= Materiaal verkennen =
(1) Herschrijf in het fragment over Marcus Sipkema de passage van "Vermeldenswaardig is ook" tot en met "een café runde." en vervang daarin "smidsknecht" door "leerling".
(2) Bij wie huurde Marcus Sipkema begin 1927 volgens het fragment over zijn leven een gedeelte van een pand aan de Otterweg?
(3) Vertaal de volgende zin uit het fragment over Marcus Sipkema in het Engels: "In 1928 is hij naar Bantega verhuisd, naar de smederij waar later de gebroeders Haisma hun bedrijf hadden."

= Aangeleverd fragment =
..............................

Marcus Sipkema
Deze pagina bevat meerdere delen, waaronder:
- DE VROUWENVERENIGING VAN DELFSTRAHUIZEN
- BLIENE MINNE
- BINNENVISSERIJ
- IT SPILET WOL
Een foto van Marcus Sipkema, gedurende vele jaren smid te Bantega en Echten-tweede brug. Hij stond in wijde omgeving bekend als een zachtaardige man. Marcus Sipkema werd geboren in Westermeer bij Joure. Na de lagere school kwam hij in de leer bij Wassenaar, een bekend smids-geslacht te Joure, waar hij ook in de kost was. En dan in het weekend, of wat daar dan ook voor door moest gaan, lopend naar zijn ouders, die toen al in Terkaple woonden.
Vermeldenswaardig is ook nog het feit, dat hij dat samen deed met Christoffel Roukema, later smid in Echtenerbrug. Samen zijn ze gelijktijdig twee jaar bij Wassenaar te Joure smidsknecht geweest. Later, in de twintiger jaren, zijn ze naar onze contreien gekomen om zelfstandig hun beroep uit te oefenen. Ze zijn vrienden voor het leven gebleven. Begin 1927 huurde Marcus Sipkema een gedeelte van een pand aan de Otterweg in de Echtenerpolder bij de timmerman Lammert van Eijk, die in het pand ook een café runde.
Otterweg 1934
Uit de hierbij geplaatste advertentie uit een dagblad uit 1927 blijkt de veelzijdigheid van Sipkema. Slechts anderhalf jaar heeft hij op deze locatie zijn beroep uitgeoefend. In 1928 is hij naar Bantega verhuisd, naar de smederij waar later de gebroeders Haisma hun bedrijf hadden.
Sipkema was inmiddels getrouwd met Luitje de Boer. In Bantega zijn ook hun drie dochters geboren: Roelofje, getrouwd met Jan de Jong, bakker in Echtenerbrug, Sjoukje, getrouwd met Arjen v.d. Berg uit Ouwsterhaule en Akke, getrouwd met Albert Wind uit Delfstrahuizen.

..............................

= Oefengegevens =
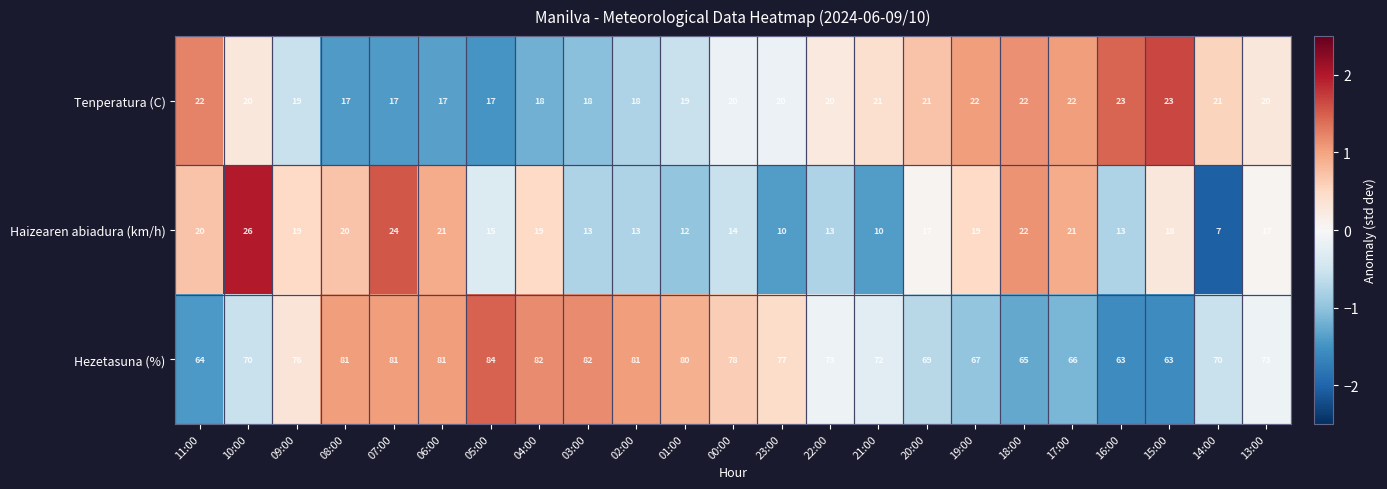

Which series changed the most between 20:00 and 18:00?

Haizearen abiadura (km/h)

..............................

= Antwoorden per opdracht =
(1)
Vermeldenswaardig is ook nog het feit, dat hij dat samen deed met Christoffel Roukema, later smid in Echtenerbrug. Samen zijn ze gelijktijdig twee jaar bij Wassenaar te Joure leerling geweest. Later, in de twintiger jaren, zijn ze naar onze contreien gekomen om zelfstandig hun beroep uit te oefenen. Ze zijn vrienden voor het leven gebleven. Begin 1927 huurde Marcus Sipkema een gedeelte van een pand aan de Otterweg in de Echtenerpolder bij de timmerman Lammert van Eijk, die in het pand ook een café runde.

(2) Bij de timmerman Lammert van Eijk, die in het pand ook een café runde.

(3) In 1928 he moved to Bantega, to the smithy where the Haisma brothers later had their business.